Quote from: quozlThe Incredibles is mindless fun.  It has great visuals with great action and humor but as for givining you something to think about, it has the message of a 30-second commerical.
Wrong! Sorry but wrong. It's as smart a movie as I've seen in a long time. Do you have kids?

-Vincent

lumpley

Oh and Lord I hope you read that Jonathan as kind of light and bantery and open, the way I'd say it in person, not as it looks.

-Vincent

Ben Lehman

The Incredibles is a superhero movie.  Superheroes are, by definition, Nietzchean (or however you spell his name).  If you consider that right-wing, then yes, the movie has that.

Do you read any superhero comic, ever?  The Incredibles is *much less* propoganda than that.

Also, it is the awesome.

yrs--
--Ben

Sean

Nietzsche's actual political philosophy, boiled down to a catch phrase or two, is that aesthetics trumps everything else where principles of social organization are concerned. The 'overman' is not Superman or Hitler, but what humanity might make of itself now that God is dead and we have to choose our values for ourselves, without any sort of divine warrant.

That's not a recognizable form of leftism, but it's not really a right-wing view either. Though it can easily lead to fascist forms of social organization, in the name of whatever higher aesthetic principles one is aiming for.

Nietzsche's critique of the Nazis, had he lived to see them, would have been similar to his critique of the anti-semites of his own day: they were boring. Not evil, just boring and crude.

I don't share Nietsche's views as I understand them.

No doubt, since I am on the left, I must be dour and humorless, and must therefore have been entirely serious about avoiding all forms of entertainment that conflict with my politics.

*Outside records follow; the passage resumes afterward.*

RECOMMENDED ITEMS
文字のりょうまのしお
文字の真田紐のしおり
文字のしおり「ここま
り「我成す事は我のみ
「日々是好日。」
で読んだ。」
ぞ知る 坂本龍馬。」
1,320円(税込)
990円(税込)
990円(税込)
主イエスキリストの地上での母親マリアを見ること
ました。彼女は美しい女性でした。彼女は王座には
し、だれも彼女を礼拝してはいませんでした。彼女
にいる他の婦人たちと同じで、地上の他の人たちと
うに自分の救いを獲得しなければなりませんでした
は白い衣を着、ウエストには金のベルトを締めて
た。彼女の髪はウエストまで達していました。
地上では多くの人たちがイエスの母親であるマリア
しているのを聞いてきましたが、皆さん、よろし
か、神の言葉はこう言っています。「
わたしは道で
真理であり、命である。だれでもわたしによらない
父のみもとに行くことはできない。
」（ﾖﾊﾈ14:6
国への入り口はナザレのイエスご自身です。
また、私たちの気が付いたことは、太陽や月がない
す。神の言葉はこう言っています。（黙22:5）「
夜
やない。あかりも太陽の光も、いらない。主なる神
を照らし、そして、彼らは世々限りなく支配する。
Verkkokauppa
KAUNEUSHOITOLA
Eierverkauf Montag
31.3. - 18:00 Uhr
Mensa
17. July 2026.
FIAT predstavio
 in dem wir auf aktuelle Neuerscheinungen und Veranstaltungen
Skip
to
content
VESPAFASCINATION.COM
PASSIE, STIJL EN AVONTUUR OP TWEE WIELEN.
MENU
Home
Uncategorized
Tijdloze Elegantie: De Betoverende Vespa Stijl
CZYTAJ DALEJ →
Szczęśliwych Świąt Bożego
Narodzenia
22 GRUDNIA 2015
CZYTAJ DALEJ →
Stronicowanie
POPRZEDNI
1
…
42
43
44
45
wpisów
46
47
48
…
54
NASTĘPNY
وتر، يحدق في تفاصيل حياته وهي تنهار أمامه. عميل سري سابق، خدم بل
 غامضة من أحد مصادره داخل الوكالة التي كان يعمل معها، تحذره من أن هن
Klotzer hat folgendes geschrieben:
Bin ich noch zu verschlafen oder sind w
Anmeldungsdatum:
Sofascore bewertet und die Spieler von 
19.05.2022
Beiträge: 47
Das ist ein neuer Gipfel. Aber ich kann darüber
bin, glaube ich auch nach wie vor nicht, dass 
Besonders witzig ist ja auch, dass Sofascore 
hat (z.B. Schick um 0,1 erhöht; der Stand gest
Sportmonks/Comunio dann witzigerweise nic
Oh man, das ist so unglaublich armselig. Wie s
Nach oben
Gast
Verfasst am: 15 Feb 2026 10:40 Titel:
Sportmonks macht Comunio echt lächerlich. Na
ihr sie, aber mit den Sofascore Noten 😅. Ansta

All this comes off as snarky - don't mean to snark at you, Ben. Thanks for the information on the film, everyone. Here's a question: why would a reviewer even think the film was right-wing propaganda, since I was misled? Is it just the superheroes thing as a bare fact? Or are there other weird background bits, like the government driving superheroes out of business through regulation or something?

lumpley

Oh yeah, litigation does force the superheroes underground. Also the supervillain says that after he's had his fun he's going to give to everyone the technology he has for being super, so no one will be super anymore.